══ Extracted data

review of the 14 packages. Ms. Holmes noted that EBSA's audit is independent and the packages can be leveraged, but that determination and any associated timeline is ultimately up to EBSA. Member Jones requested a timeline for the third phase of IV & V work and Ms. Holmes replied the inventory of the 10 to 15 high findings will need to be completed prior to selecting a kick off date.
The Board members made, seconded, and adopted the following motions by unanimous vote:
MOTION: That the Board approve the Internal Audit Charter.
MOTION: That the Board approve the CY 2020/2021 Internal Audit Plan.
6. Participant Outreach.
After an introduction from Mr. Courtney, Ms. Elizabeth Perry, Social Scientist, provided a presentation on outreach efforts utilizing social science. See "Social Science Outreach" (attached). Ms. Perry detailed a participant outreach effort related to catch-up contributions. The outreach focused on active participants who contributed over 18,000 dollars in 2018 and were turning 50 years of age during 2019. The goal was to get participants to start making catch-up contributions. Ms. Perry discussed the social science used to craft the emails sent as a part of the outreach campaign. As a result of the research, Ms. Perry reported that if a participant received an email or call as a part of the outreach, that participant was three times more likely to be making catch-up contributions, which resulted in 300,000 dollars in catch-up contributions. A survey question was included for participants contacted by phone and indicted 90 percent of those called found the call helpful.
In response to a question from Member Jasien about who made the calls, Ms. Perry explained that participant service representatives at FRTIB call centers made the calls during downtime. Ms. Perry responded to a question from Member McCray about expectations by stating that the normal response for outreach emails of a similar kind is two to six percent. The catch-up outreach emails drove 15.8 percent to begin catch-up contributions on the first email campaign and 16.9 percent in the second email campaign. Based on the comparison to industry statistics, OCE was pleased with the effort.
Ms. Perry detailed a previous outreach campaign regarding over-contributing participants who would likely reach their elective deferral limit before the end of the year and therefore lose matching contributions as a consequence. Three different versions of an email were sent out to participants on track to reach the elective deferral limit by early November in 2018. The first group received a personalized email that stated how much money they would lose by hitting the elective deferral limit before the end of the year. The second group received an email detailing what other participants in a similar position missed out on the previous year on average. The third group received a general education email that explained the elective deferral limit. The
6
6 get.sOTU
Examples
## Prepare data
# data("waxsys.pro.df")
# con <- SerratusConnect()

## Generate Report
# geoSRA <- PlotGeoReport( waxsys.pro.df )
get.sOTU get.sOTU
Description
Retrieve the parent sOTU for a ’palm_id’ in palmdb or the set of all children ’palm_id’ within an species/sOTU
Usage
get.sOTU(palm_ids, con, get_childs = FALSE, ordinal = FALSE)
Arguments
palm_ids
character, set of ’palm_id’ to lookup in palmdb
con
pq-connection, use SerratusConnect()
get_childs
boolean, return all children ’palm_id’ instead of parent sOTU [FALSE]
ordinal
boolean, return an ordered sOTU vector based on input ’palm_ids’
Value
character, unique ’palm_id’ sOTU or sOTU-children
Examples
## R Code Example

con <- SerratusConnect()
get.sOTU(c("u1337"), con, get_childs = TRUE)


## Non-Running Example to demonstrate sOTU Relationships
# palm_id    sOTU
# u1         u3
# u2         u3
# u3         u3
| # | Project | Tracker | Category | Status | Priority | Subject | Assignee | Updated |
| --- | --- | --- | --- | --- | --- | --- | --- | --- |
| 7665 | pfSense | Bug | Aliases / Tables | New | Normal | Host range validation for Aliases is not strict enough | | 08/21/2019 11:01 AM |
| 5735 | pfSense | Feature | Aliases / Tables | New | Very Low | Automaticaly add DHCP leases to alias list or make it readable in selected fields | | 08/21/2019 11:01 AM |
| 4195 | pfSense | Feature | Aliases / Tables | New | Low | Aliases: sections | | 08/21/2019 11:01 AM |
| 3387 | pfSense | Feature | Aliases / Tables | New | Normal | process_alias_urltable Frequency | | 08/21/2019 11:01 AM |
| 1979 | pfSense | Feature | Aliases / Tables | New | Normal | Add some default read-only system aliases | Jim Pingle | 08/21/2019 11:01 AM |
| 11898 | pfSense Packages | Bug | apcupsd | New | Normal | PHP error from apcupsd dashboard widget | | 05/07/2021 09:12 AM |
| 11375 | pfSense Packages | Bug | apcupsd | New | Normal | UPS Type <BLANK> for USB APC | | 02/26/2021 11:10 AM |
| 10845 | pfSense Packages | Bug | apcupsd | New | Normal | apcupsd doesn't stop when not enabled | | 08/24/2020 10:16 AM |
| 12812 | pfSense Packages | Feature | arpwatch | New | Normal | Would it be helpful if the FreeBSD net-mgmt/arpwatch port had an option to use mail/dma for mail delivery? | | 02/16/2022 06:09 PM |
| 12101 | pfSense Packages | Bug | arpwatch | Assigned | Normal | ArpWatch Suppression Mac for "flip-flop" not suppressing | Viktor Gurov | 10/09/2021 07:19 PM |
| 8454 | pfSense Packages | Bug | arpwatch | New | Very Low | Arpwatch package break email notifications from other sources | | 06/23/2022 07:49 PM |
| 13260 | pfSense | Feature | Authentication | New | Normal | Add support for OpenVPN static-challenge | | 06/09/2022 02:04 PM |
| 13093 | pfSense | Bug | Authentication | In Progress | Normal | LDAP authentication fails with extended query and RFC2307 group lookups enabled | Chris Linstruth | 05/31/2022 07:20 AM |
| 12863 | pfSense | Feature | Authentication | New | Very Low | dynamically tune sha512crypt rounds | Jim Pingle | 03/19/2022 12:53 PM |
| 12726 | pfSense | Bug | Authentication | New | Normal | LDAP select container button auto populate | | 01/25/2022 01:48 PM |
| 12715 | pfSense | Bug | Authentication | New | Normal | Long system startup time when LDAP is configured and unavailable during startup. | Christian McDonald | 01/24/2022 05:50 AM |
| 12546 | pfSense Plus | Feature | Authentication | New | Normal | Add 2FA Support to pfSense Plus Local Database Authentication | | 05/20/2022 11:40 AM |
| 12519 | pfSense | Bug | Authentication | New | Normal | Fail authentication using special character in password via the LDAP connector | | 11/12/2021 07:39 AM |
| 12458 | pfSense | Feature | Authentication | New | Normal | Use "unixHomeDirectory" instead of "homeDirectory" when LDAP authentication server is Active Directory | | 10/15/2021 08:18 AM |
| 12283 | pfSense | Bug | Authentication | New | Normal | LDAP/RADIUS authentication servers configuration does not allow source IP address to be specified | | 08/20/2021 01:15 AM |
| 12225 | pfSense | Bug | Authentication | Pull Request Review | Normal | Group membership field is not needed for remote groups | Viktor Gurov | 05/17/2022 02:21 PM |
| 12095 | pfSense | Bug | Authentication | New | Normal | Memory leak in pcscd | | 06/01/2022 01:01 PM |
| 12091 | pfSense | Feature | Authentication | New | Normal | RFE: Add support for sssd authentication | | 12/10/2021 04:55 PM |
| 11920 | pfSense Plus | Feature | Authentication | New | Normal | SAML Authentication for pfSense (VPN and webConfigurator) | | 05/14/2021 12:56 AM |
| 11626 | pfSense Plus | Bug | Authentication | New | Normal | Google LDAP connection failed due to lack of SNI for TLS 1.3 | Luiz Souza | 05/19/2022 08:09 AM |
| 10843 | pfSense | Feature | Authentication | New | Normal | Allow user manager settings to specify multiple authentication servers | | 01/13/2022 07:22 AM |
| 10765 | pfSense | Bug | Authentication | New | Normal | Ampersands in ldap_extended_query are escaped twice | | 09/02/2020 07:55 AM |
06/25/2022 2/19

════

Work required:
After locating the line that holds "05/20/2022 11:40 AM |", print it and each line after it through the end of the data, exactly as it stands.

Answer section:
| 12546 | pfSense Plus | Feature | Authentication | New | Normal | Add 2FA Support to pfSense Plus Local Database Authentication | | 05/20/2022 11:40 AM |
| 12519 | pfSense | Bug | Authentication | New | Normal | Fail authentication using special character in password via the LDAP connector | | 11/12/2021 07:39 AM |
| 12458 | pfSense | Feature | Authentication | New | Normal | Use "unixHomeDirectory" instead of "homeDirectory" when LDAP authentication server is Active Directory | | 10/15/2021 08:18 AM |
| 12283 | pfSense | Bug | Authentication | New | Normal | LDAP/RADIUS authentication servers configuration does not allow source IP address to be specified | | 08/20/2021 01:15 AM |
| 12225 | pfSense | Bug | Authentication | Pull Request Review | Normal | Group membership field is not needed for remote groups | Viktor Gurov | 05/17/2022 02:21 PM |
| 12095 | pfSense | Bug | Authentication | New | Normal | Memory leak in pcscd | | 06/01/2022 01:01 PM |
| 12091 | pfSense | Feature | Authentication | New | Normal | RFE: Add support for sssd authentication | | 12/10/2021 04:55 PM |
| 11920 | pfSense Plus | Feature | Authentication | New | Normal | SAML Authentication for pfSense (VPN and webConfigurator) | | 05/14/2021 12:56 AM |
| 11626 | pfSense Plus | Bug | Authentication | New | Normal | Google LDAP connection failed due to lack of SNI for TLS 1.3 | Luiz Souza | 05/19/2022 08:09 AM |
| 10843 | pfSense | Feature | Authentication | New | Normal | Allow user manager settings to specify multiple authentication servers | | 01/13/2022 07:22 AM |
| 10765 | pfSense | Bug | Authentication | New | Normal | Ampersands in ldap_extended_query are escaped twice | | 09/02/2020 07:55 AM |
06/25/2022 2/19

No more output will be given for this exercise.